Senator Sullivan’s provision – Section 823 – requires the Department of Defense to remove overly burdensome restrictions first enacted in late 2009, which applied only to Native 8(a) contractors. Specifically, this language reduces the administrative burden and lowers the disproportionately high level of approval authority for small-to-medium-sized sole-source contracts – $100 million and below – awarded to Native 8(a) contractors. The language – which Senator Sullivan included in the Senate Armed Services Committee markup of the FY 2020 NDAA and had broad bipartisan support among the senators on that committee – also positively impacts contracts above $100 million by delegating the approval for these contracts to the head of the procuring agency, or their designee.

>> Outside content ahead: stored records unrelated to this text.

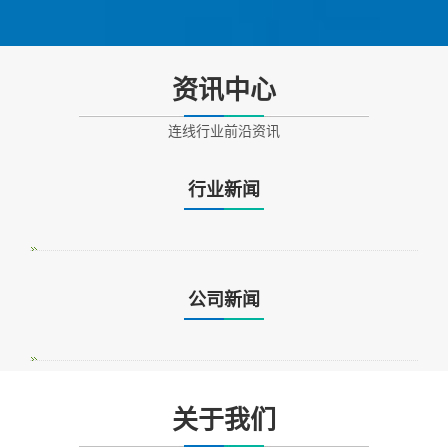
资讯中心
连线行业前沿资讯
行业新闻
公司新闻
关于我们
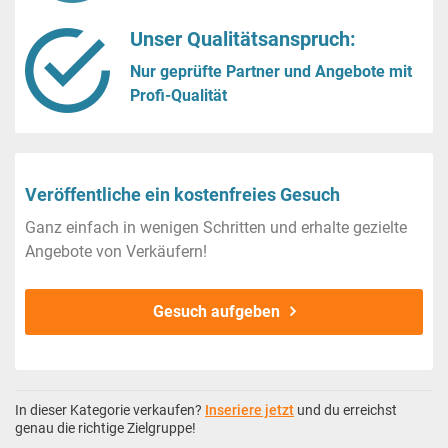
Unser Qualitätsanspruch:
Nur geprüfte Partner und Angebote mit
Profi-Qualität
Veröffentliche ein kostenfreies Gesuch
Ganz einfach in wenigen Schritten und erhalte gezielte
Angebote von Verkäufern!
Gesuch aufgeben
In dieser Kategorie verkaufen?
Inseriere jetzt
und du erreichst
genau die richtige Zielgruppe!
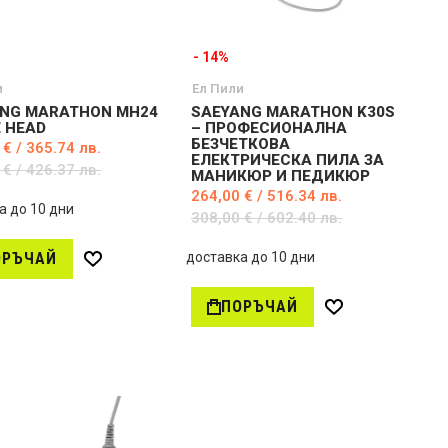
- 14%
и
Ел Пили
NG MARATHON MH24
SAEYANG MARATHON K30S
E HEAD
– ПРОФЕСИОНАЛНА
БЕЗЧЕТКОВА
 € / 365.74 лв.
ЕЛЕКТРИЧЕСКА ПИЛА ЗА
 € / 426.37 лв.
МАНИКЮР И ПЕДИКЮР
264,00 € / 516.34 лв.
а до 10 дни
308,00 € / 602.40 лв.
ОРЪЧАЙ
доставка до 10 дни
Д
о
ПОРЪЧАЙ
б
Д
а
о
в
б
и
а
в
в
ж
и
е
в
л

Moreover, this provision, which applies to Tribes, and Alaska Native and Hawaiian firms, helps ensures that DOD contracting officers have the additional tools they need to quickly and efficiently procure products and services when the need arises. As the 2018 National Defense Strategy explicitly states, “Current processes are not responsive to need; the Department is over-optimized for exceptional performance at the expense of providing timely decisions… We must not accept cumbersome approval chains… Delivering performance means we will shed outdated management practices and structures while integrating insights from business innovation.”

Background on 8(a): 

In late 2009, less than a year after Senator Ted Stevens’ departure from the U.S. the Senate, an extremely harmful contracting provision was “airdropped” into the National Defense Authorization Act by Missouri Senator Claire McCaskill.

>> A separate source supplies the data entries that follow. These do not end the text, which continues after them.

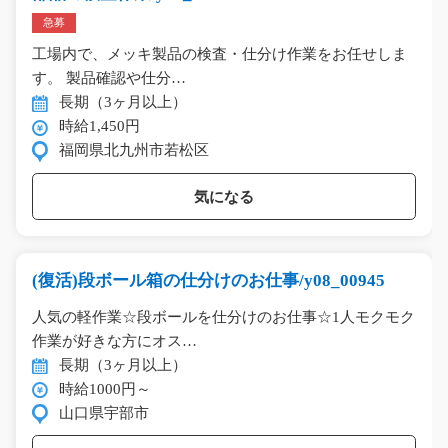
急募
工場内で、メッキ製品の検査・仕分け作業をお任せしま
す。 製品確認や仕分…
長期（3ヶ月以上）
時給1,450円
福岡県北九州市若松区
気になる
(復活)段ボール箱の仕分けのお仕事/y08_00945
人気の軽作業☆段ボールを仕分けのお仕事☆1人モクモク
作業が好きな方にオス…
長期（3ヶ月以上）
時給1000円～
山口県宇部市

Section 811 of the FY 2010 NDAA created a unique and burdensome requirement on the Justification and Approval (J&A) processes of sole-source contract awards. 

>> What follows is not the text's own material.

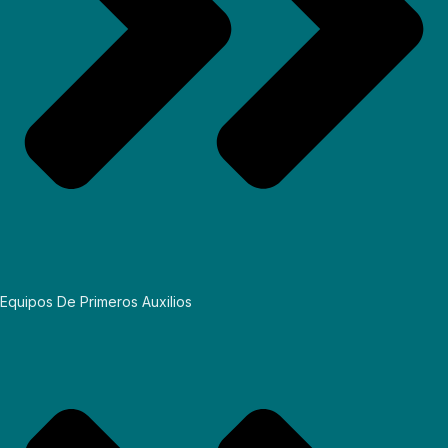
Equipos De Primeros Auxilios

This requirement, which applied only to Native 8(a) small businesses, placed an onerous “Head of Agency” approval threshold on contracting agencies for contracts over $20 (now inflation adjusted to $22 million); these are relatively small government contracts compared to the high threshold of approval.

This process created confusion for contracting officers and resulted in overly high, undue levels of contract approval that were inconsistent with lower contract values and contracting agency risk.

For a decade, the separate and additional burden resulting from Section 811 created a chilling effect on contract awards to qualified Native 8(a) small businesses, effectively removing them from contracting officers’ consideration when awarding any sole-source contracts greater than $20 million to meet critical Department of Defense mission needs.

A graph from a September 2014 GAO Report, “Contract Management: DOD’s Implementation of Justifications for 8(a) Sole-Source Contracts,” showed a dramatic decrease in the number and total value of DOD 8(a) sole-source awards over $20 million, thereby significantly decreasing opportunities for Alaska companies to compete for and be awarded DOD contracts. Moreover, according to DOD’s 2015 Report, in FY 2014, DOD “did not award any sole-source contracts in excess of $20 million” in the 8(a) program. Section 811 ONLY applies to contracts “in excess of $20 million.” Since that point, only a few contracts above $20 million were awarded to Native 8(a) contractors, thus negatively impacting the broader Alaska economy where all of these companies are based.

A 2016 GAO Report, “Use of Sole-Source 8 a Contracts over $20 Million Continues to Decline,” stated, “Consistent with findings from our past reports, we found that sole-source awards generally declined in both number and value since 2011, when the 8(a) justification requirement went into effect.”

In sum, Section 811 was a discriminatory and unnecessary legislative change that was neither subject to normal congressional discussion nor amendment.